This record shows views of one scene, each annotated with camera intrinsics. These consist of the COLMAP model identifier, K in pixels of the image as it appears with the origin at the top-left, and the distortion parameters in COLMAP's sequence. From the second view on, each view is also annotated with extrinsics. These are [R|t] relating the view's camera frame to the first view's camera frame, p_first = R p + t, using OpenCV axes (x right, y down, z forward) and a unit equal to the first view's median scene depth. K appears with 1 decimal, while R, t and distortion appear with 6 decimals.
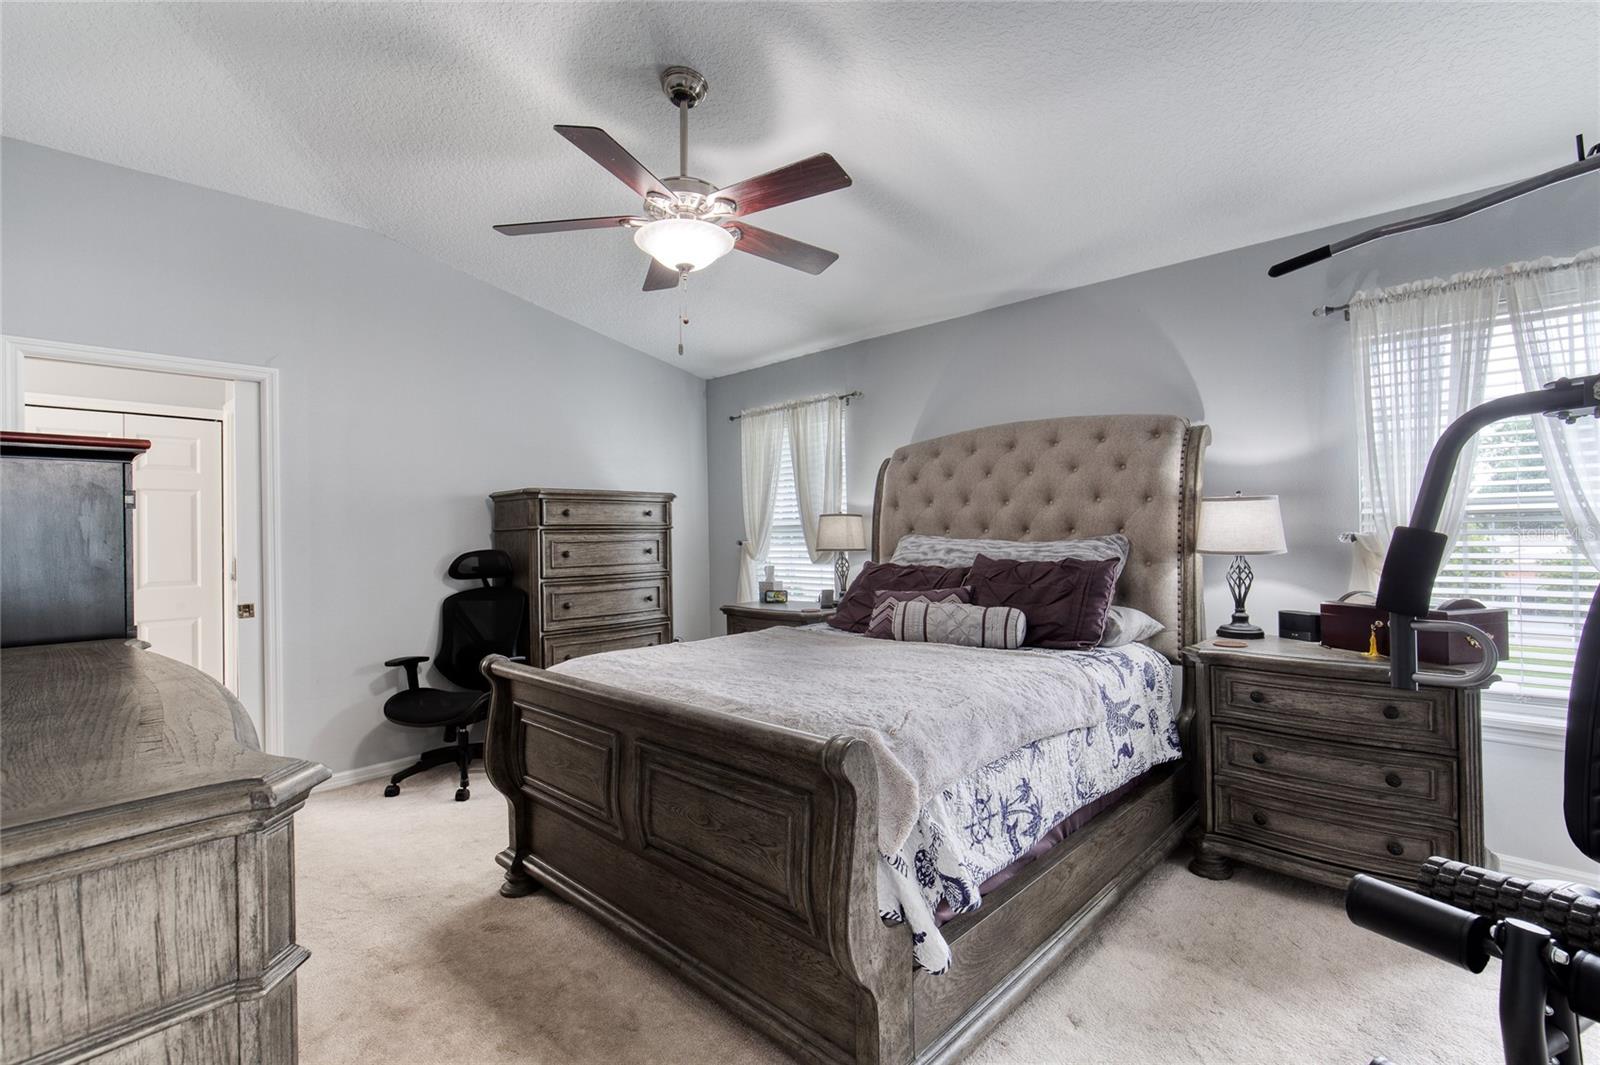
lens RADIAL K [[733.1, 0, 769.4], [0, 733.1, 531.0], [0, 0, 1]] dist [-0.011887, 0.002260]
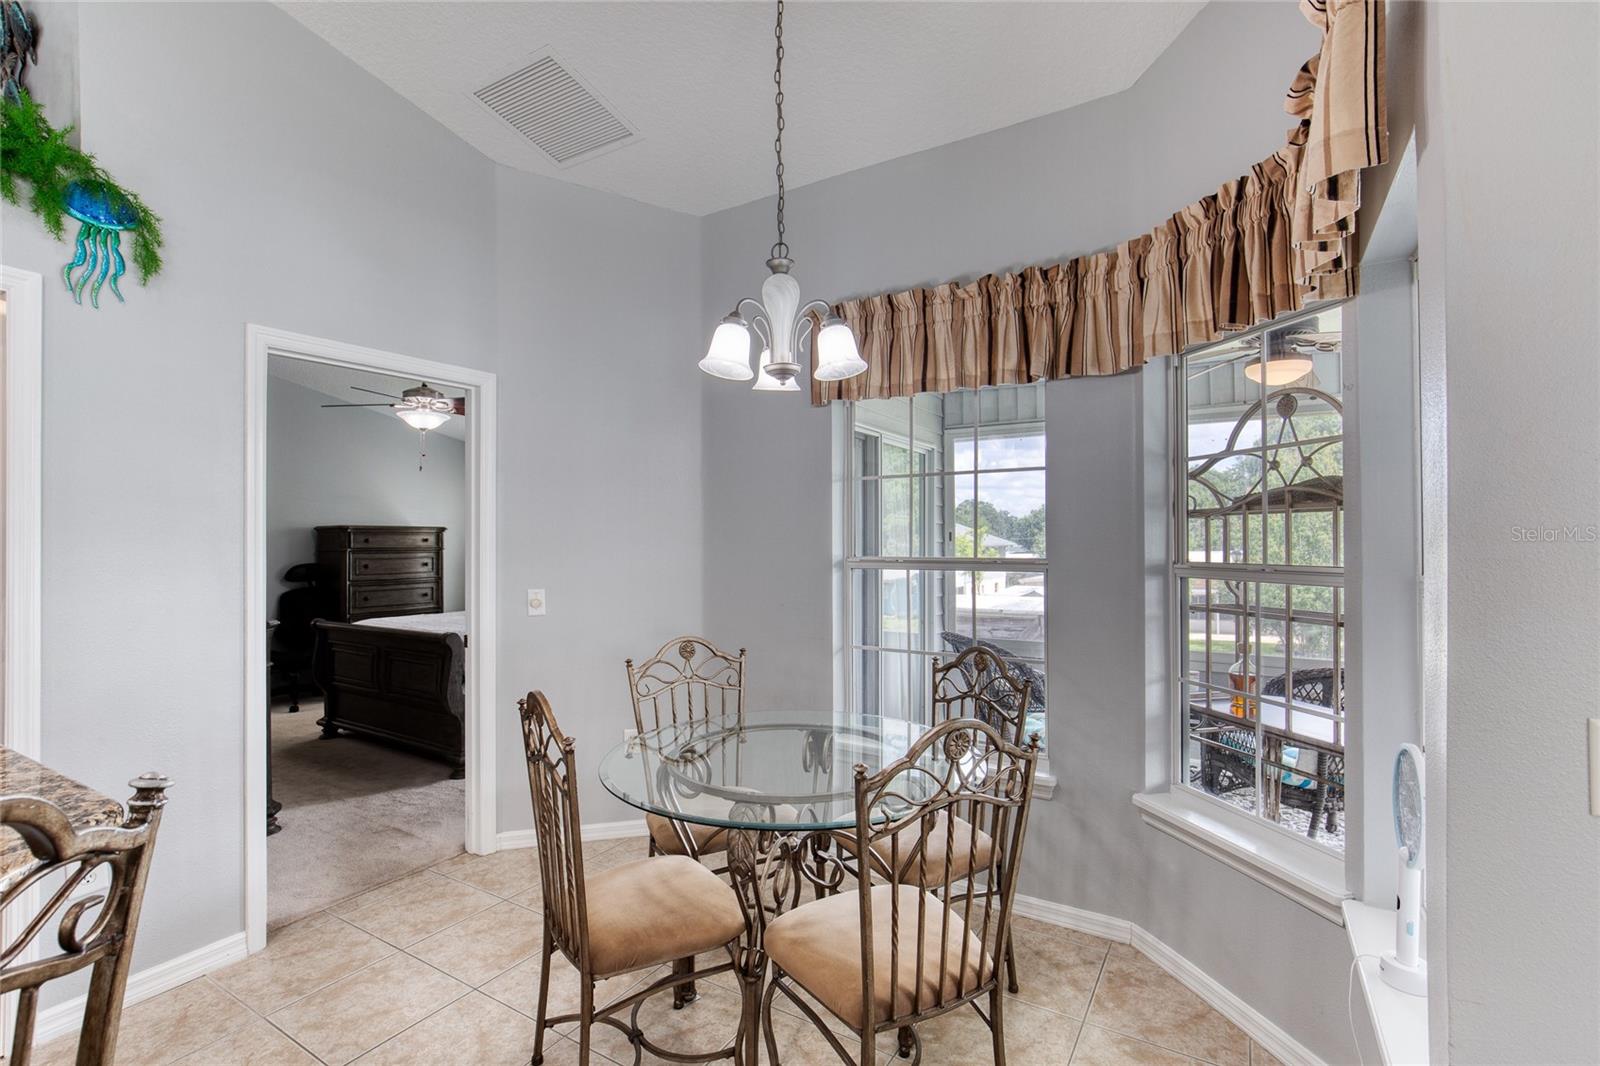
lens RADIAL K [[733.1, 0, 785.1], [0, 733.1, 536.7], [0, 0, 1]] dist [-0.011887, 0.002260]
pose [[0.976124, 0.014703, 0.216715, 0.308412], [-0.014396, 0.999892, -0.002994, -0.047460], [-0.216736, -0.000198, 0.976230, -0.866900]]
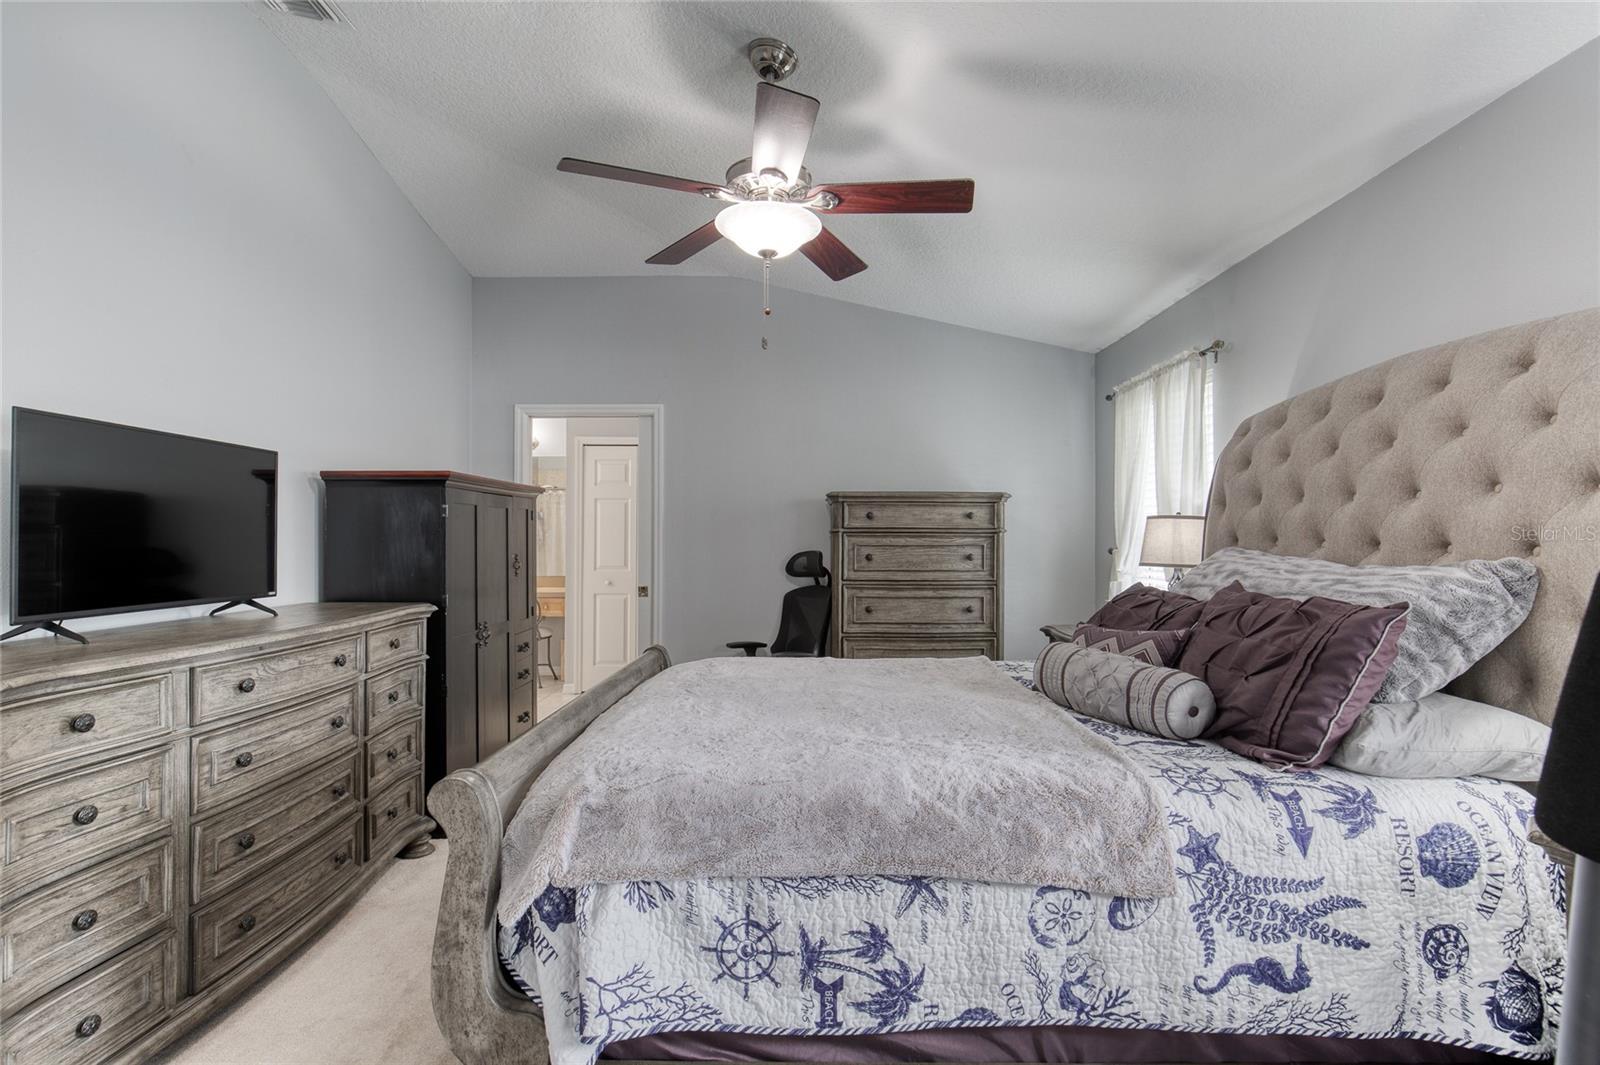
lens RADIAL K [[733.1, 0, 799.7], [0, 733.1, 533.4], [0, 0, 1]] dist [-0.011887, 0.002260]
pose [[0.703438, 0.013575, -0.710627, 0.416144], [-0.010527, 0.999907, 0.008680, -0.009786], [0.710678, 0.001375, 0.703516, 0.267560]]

----------

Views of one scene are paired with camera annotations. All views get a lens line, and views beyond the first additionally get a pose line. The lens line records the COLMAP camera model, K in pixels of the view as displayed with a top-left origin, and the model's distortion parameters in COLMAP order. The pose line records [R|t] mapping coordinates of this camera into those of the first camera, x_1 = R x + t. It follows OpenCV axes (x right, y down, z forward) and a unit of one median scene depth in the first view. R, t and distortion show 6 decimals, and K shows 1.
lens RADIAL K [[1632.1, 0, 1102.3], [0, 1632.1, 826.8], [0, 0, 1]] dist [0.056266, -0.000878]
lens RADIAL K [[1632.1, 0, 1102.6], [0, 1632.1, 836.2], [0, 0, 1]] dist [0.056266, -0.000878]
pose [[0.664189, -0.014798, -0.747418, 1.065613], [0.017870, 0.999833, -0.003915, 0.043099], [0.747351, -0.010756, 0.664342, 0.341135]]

----------

» Instructions for the task
Output the rows verbatim, starting with the line containing "Views of one scene are" and ending with the line containing "-0.010756, 0.664342, 0.341135]]", both included.

» Task result
Views of one scene are paired with camera annotations. All views get a lens line, and views beyond the first additionally get a pose line. The lens line records the COLMAP camera model, K in pixels of the view as displayed with a top-left origin, and the model's distortion parameters in COLMAP order. The pose line records [R|t] mapping coordinates of this camera into those of the first camera, x_1 = R x + t. It follows OpenCV axes (x right, y down, z forward) and a unit of one median scene depth in the first view. R, t and distortion show 6 decimals, and K shows 1.
lens RADIAL K [[1632.1, 0, 1102.3], [0, 1632.1, 826.8], [0, 0, 1]] dist [0.056266, -0.000878]
lens RADIAL K [[1632.1, 0, 1102.6], [0, 1632.1, 836.2], [0, 0, 1]] dist [0.056266, -0.000878]
pose [[0.664189, -0.014798, -0.747418, 1.065613], [0.017870, 0.999833, -0.003915, 0.043099], [0.747351, -0.010756, 0.664342, 0.341135]]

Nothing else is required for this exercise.